### [Problem to work on]
Output the entries underneath exactly as they are.

### [Stored data]
○ ○ ○ ○

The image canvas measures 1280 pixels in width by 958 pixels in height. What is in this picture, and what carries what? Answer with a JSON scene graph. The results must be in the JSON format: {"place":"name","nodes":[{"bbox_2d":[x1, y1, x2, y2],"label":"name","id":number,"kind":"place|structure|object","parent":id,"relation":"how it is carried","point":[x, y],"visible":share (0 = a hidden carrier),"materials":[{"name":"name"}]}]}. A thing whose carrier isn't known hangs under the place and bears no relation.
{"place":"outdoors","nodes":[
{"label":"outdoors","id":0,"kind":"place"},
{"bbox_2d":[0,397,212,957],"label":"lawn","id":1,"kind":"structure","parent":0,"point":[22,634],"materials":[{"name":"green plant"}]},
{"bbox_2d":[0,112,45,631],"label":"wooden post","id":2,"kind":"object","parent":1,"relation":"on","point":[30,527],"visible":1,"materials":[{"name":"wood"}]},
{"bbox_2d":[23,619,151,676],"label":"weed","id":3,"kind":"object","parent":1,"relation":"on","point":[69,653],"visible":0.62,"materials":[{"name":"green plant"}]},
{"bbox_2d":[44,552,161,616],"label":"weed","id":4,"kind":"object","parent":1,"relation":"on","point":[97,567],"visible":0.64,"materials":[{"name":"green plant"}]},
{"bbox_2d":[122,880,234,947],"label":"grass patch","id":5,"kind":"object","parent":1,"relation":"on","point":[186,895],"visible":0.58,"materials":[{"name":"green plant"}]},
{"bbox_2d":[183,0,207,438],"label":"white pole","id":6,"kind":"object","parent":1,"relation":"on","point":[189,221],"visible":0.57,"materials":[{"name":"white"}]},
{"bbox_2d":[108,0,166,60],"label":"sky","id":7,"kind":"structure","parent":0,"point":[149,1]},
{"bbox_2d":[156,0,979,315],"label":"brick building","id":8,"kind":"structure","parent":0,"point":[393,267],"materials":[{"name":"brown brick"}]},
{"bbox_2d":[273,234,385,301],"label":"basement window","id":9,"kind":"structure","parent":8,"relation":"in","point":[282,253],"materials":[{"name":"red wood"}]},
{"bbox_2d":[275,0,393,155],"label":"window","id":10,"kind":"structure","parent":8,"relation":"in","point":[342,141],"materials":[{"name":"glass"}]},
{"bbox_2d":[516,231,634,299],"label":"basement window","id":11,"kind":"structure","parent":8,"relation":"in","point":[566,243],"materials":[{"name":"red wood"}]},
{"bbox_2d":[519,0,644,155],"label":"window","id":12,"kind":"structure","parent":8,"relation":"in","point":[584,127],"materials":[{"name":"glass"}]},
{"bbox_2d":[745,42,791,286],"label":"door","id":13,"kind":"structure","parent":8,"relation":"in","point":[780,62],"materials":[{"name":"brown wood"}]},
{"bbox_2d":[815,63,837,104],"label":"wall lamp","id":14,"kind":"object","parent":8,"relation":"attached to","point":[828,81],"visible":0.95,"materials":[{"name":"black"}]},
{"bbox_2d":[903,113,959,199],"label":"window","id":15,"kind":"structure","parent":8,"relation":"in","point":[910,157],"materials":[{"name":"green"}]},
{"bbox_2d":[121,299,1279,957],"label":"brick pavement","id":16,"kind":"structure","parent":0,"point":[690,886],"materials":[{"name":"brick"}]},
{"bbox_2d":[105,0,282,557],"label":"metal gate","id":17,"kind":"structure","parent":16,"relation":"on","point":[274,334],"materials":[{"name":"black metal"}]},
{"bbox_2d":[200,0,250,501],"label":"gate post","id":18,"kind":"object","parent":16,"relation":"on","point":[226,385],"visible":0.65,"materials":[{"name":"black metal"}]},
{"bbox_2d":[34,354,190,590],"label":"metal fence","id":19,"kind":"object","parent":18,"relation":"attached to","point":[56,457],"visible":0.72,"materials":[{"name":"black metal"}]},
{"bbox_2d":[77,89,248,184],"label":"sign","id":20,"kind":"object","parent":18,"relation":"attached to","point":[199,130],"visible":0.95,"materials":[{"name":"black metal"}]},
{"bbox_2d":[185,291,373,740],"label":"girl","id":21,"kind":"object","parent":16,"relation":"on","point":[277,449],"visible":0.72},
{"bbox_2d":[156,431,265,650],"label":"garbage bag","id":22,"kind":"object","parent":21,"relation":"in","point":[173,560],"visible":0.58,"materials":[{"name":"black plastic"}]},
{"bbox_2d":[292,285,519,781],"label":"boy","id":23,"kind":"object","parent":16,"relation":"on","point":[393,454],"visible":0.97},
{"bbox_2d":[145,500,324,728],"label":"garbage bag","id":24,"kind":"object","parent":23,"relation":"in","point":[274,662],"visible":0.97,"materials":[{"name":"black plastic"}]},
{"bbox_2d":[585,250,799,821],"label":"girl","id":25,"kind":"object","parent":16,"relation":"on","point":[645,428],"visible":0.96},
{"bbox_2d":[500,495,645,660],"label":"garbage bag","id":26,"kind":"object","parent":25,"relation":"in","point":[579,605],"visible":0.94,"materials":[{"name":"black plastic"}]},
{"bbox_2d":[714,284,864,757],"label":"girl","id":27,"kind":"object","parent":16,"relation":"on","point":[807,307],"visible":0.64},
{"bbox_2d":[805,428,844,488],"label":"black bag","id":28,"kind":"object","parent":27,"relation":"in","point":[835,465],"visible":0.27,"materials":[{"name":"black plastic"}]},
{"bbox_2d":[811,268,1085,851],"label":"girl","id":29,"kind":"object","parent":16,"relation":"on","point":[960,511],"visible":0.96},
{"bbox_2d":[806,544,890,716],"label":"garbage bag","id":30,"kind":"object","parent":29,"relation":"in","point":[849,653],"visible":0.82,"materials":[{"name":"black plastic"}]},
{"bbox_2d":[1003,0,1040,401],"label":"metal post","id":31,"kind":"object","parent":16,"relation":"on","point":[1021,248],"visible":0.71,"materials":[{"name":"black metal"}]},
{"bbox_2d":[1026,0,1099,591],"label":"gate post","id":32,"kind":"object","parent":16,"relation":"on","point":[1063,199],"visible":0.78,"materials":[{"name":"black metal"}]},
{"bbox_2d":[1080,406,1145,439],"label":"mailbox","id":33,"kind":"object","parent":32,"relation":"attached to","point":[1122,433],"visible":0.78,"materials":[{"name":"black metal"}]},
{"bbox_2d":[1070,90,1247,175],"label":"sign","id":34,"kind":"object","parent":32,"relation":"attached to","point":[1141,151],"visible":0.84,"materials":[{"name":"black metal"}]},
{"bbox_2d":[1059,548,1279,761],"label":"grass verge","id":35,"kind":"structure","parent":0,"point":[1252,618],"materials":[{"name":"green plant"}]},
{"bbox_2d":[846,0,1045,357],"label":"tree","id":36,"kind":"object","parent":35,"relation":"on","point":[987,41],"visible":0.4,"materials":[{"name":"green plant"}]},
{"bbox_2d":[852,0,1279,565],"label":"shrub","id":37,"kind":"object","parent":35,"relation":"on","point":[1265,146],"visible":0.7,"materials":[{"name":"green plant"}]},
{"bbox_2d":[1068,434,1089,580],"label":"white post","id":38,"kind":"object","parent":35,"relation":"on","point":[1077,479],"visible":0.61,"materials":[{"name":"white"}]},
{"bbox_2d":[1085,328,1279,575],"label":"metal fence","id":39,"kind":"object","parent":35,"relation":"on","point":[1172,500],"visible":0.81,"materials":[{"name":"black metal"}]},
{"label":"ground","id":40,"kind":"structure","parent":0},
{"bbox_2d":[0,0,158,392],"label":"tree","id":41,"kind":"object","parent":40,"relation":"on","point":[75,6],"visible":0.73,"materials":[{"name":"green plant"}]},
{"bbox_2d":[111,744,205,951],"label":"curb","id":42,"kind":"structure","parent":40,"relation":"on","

○ ○ ○ ○

### [Response for this exercise]
The image canvas measures 1280 pixels in width by 958 pixels in height. What is in this picture, and what carries what? Answer with a JSON scene graph. The results must be in the JSON format: {"place":"name","nodes":[{"bbox_2d":[x1, y1, x2, y2],"label":"name","id":number,"kind":"place|structure|object","parent":id,"relation":"how it is carried","point":[x, y],"visible":share (0 = a hidden carrier),"materials":[{"name":"name"}]}]}. A thing whose carrier isn't known hangs under the place and bears no relation.
{"place":"outdoors","nodes":[
{"label":"outdoors","id":0,"kind":"place"},
{"bbox_2d":[0,397,212,957],"label":"lawn","id":1,"kind":"structure","parent":0,"point":[22,634],"materials":[{"name":"green plant"}]},
{"bbox_2d":[0,112,45,631],"label":"wooden post","id":2,"kind":"object","parent":1,"relation":"on","point":[30,527],"visible":1,"materials":[{"name":"wood"}]},
{"bbox_2d":[23,619,151,676],"label":"weed","id":3,"kind":"object","parent":1,"relation":"on","point":[69,653],"visible":0.62,"materials":[{"name":"green plant"}]},
{"bbox_2d":[44,552,161,616],"label":"weed","id":4,"kind":"object","parent":1,"relation":"on","point":[97,567],"visible":0.64,"materials":[{"name":"green plant"}]},
{"bbox_2d":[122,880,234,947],"label":"grass patch","id":5,"kind":"object","parent":1,"relation":"on","point":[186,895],"visible":0.58,"materials":[{"name":"green plant"}]},
{"bbox_2d":[183,0,207,438],"label":"white pole","id":6,"kind":"object","parent":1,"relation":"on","point":[189,221],"visible":0.57,"materials":[{"name":"white"}]},
{"bbox_2d":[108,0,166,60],"label":"sky","id":7,"kind":"structure","parent":0,"point":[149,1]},
{"bbox_2d":[156,0,979,315],"label":"brick building","id":8,"kind":"structure","parent":0,"point":[393,267],"materials":[{"name":"brown brick"}]},
{"bbox_2d":[273,234,385,301],"label":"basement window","id":9,"kind":"structure","parent":8,"relation":"in","point":[282,253],"materials":[{"name":"red wood"}]},
{"bbox_2d":[275,0,393,155],"label":"window","id":10,"kind":"structure","parent":8,"relation":"in","point":[342,141],"materials":[{"name":"glass"}]},
{"bbox_2d":[516,231,634,299],"label":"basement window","id":11,"kind":"structure","parent":8,"relation":"in","point":[566,243],"materials":[{"name":"red wood"}]},
{"bbox_2d":[519,0,644,155],"label":"window","id":12,"kind":"structure","parent":8,"relation":"in","point":[584,127],"materials":[{"name":"glass"}]},
{"bbox_2d":[745,42,791,286],"label":"door","id":13,"kind":"structure","parent":8,"relation":"in","point":[780,62],"materials":[{"name":"brown wood"}]},
{"bbox_2d":[815,63,837,104],"label":"wall lamp","id":14,"kind":"object","parent":8,"relation":"attached to","point":[828,81],"visible":0.95,"materials":[{"name":"black"}]},
{"bbox_2d":[903,113,959,199],"label":"window","id":15,"kind":"structure","parent":8,"relation":"in","point":[910,157],"materials":[{"name":"green"}]},
{"bbox_2d":[121,299,1279,957],"label":"brick pavement","id":16,"kind":"structure","parent":0,"point":[690,886],"materials":[{"name":"brick"}]},
{"bbox_2d":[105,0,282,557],"label":"metal gate","id":17,"kind":"structure","parent":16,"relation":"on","point":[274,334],"materials":[{"name":"black metal"}]},
{"bbox_2d":[200,0,250,501],"label":"gate post","id":18,"kind":"object","parent":16,"relation":"on","point":[226,385],"visible":0.65,"materials":[{"name":"black metal"}]},
{"bbox_2d":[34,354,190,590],"label":"metal fence","id":19,"kind":"object","parent":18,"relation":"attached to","point":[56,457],"visible":0.72,"materials":[{"name":"black metal"}]},
{"bbox_2d":[77,89,248,184],"label":"sign","id":20,"kind":"object","parent":18,"relation":"attached to","point":[199,130],"visible":0.95,"materials":[{"name":"black metal"}]},
{"bbox_2d":[185,291,373,740],"label":"girl","id":21,"kind":"object","parent":16,"relation":"on","point":[277,449],"visible":0.72},
{"bbox_2d":[156,431,265,650],"label":"garbage bag","id":22,"kind":"object","parent":21,"relation":"in","point":[173,560],"visible":0.58,"materials":[{"name":"black plastic"}]},
{"bbox_2d":[292,285,519,781],"label":"boy","id":23,"kind":"object","parent":16,"relation":"on","point":[393,454],"visible":0.97},
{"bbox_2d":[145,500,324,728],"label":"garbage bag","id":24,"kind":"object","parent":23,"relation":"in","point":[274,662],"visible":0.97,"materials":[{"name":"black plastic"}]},
{"bbox_2d":[585,250,799,821],"label":"girl","id":25,"kind":"object","parent":16,"relation":"on","point":[645,428],"visible":0.96},
{"bbox_2d":[500,495,645,660],"label":"garbage bag","id":26,"kind":"object","parent":25,"relation":"in","point":[579,605],"visible":0.94,"materials":[{"name":"black plastic"}]},
{"bbox_2d":[714,284,864,757],"label":"girl","id":27,"kind":"object","parent":16,"relation":"on","point":[807,307],"visible":0.64},
{"bbox_2d":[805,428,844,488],"label":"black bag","id":28,"kind":"object","parent":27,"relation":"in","point":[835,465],"visible":0.27,"materials":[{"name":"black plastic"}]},
{"bbox_2d":[811,268,1085,851],"label":"girl","id":29,"kind":"object","parent":16,"relation":"on","point":[960,511],"visible":0.96},
{"bbox_2d":[806,544,890,716],"label":"garbage bag","id":30,"kind":"object","parent":29,"relation":"in","point":[849,653],"visible":0.82,"materials":[{"name":"black plastic"}]},
{"bbox_2d":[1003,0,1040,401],"label":"metal post","id":31,"kind":"object","parent":16,"relation":"on","point":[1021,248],"visible":0.71,"materials":[{"name":"black metal"}]},
{"bbox_2d":[1026,0,1099,591],"label":"gate post","id":32,"kind":"object","parent":16,"relation":"on","point":[1063,199],"visible":0.78,"materials":[{"name":"black metal"}]},
{"bbox_2d":[1080,406,1145,439],"label":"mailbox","id":33,"kind":"object","parent":32,"relation":"attached to","point":[1122,433],"visible":0.78,"materials":[{"name":"black metal"}]},
{"bbox_2d":[1070,90,1247,175],"label":"sign","id":34,"kind":"object","parent":32,"relation":"attached to","point":[1141,151],"visible":0.84,"materials":[{"name":"black metal"}]},
{"bbox_2d":[1059,548,1279,761],"label":"grass verge","id":35,"kind":"structure","parent":0,"point":[1252,618],"materials":[{"name":"green plant"}]},
{"bbox_2d":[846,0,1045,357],"label":"tree","id":36,"kind":"object","parent":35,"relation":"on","point":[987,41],"visible":0.4,"materials":[{"name":"green plant"}]},
{"bbox_2d":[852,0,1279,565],"label":"shrub","id":37,"kind":"object","parent":35,"relation":"on","point":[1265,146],"visible":0.7,"materials":[{"name":"green plant"}]},
{"bbox_2d":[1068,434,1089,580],"label":"white post","id":38,"kind":"object","parent":35,"relation":"on","point":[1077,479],"visible":0.61,"materials":[{"name":"white"}]},
{"bbox_2d":[1085,328,1279,575],"label":"metal fence","id":39,"kind":"object","parent":35,"relation":"on","point":[1172,500],"visible":0.81,"materials":[{"name":"black metal"}]},
{"label":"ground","id":40,"kind":"structure","parent":0},
{"bbox_2d":[0,0,158,392],"label":"tree","id":41,"kind":"object","parent":40,"relation":"on","point":[75,6],"visible":0.73,"materials":[{"name":"green plant"}]},
{"bbox_2d":[111,744,205,951],"label":"curb","id":42,"kind":"structure","parent":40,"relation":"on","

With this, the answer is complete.